Margot felt something sinking and rising in her at the same time. Spirits sinking, ire rising. She said, “A better table, where? This place is packed!”

“Out in the sand, maybe,” Autumn said. “Where there’s more action.”

Margot couldn’t believe this. She’d had a hell of a time even getting this reservation for eight o’clock on a Thursday night in July. She had called on the Tuesday after Memorial Day and had been told, initially, that the restaurant was booked, but her name could be added to the wait list. And now Autumn-the so-called restaurant professional-was complaining?
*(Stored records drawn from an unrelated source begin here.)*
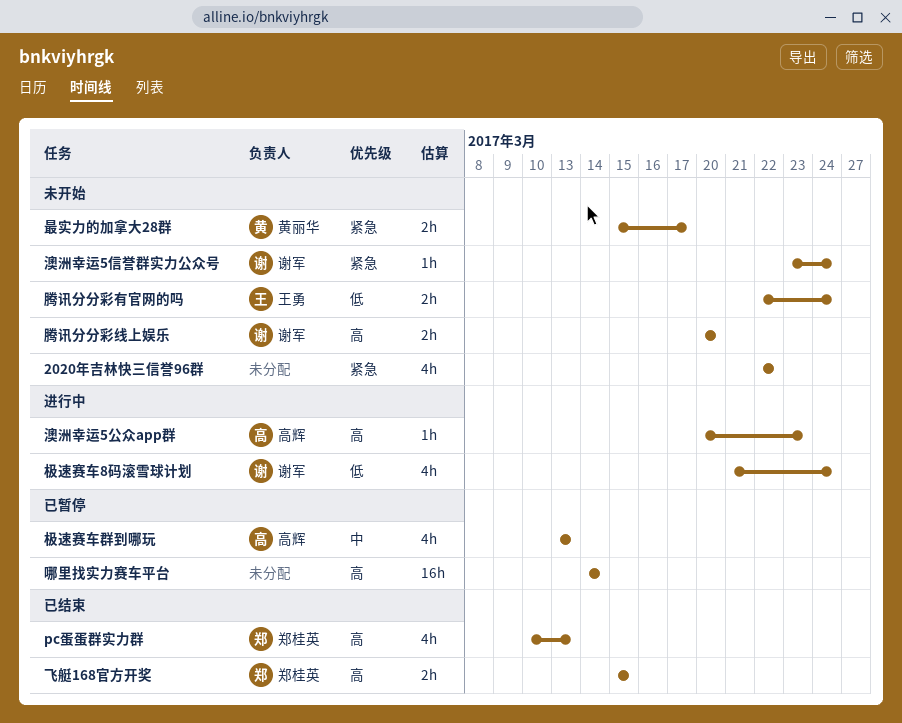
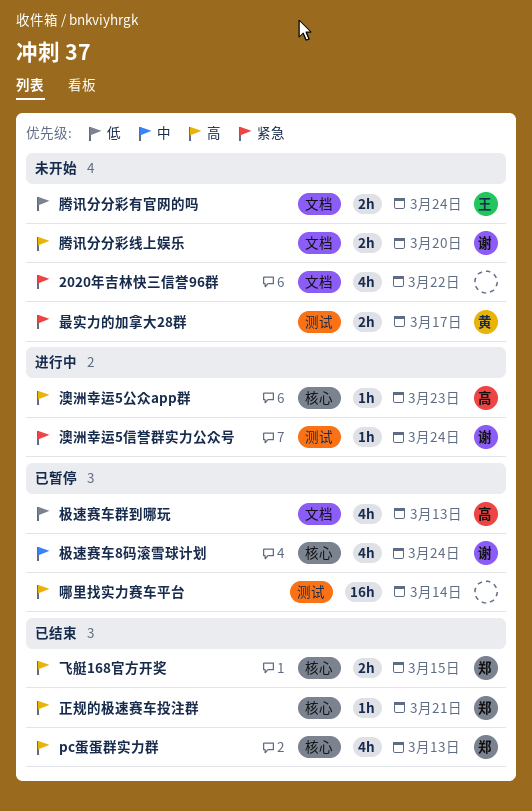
极速赛车8码滚雪球计划, status: 进行中 -> 已暂停
极速赛车8码滚雪球计划, priority: 低 -> 中
极速赛车群到哪玩, priority: 中 -> 低
正规的极速赛车投注群: none -> present
澳洲幸运5信誉群实力公众号, status: 未开始 -> 进行中

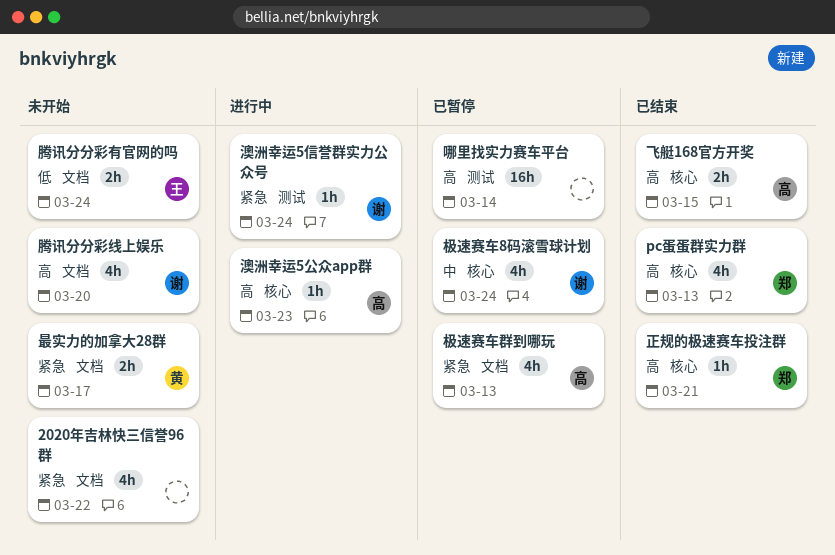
最实力的加拿大28群, label: 测试 -> 文档
极速赛车群到哪玩, priority: 低 -> 紧急
腾讯分分彩线上娱乐, estimate: 2h -> 4h
飞艇168官方开奖, owner: 郑 -> 高

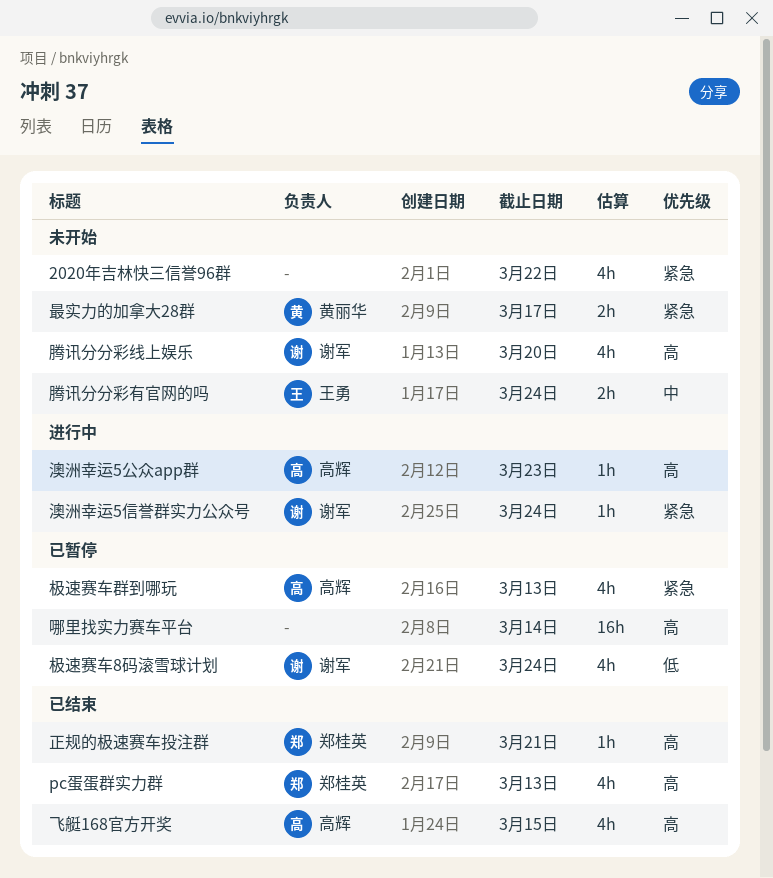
极速赛车8码滚雪球计划, priority: 中 -> 低
腾讯分分彩有官网的吗, priority: 低 -> 中
飞艇168官方开奖, estimate: 2h -> 4h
Insinuating that Margot hadn’t been important or insistent enough to score a better table? It was Autumn’s fault that the bachelorette party was being held tonight, at the very last minute, instead of weeks or months earlier, which was more traditional. There were five people’s schedules to accommodate, and so Margot had put forth options, all of them enticing. A ski weekend in Stowe, or a spring weekend out at the spa in Canyon Ranch. But Autumn hadn’t been able to make either one. Weekends are really hard for me, she’d written.

Well, it was nearly impossible to plan a bachelorette party during the week, but Margot gave it a shot and threw together something in Boca Raton the week of Jenna’s spring break from Little Minds, but again Autumn couldn’t attend, so Margot canceled.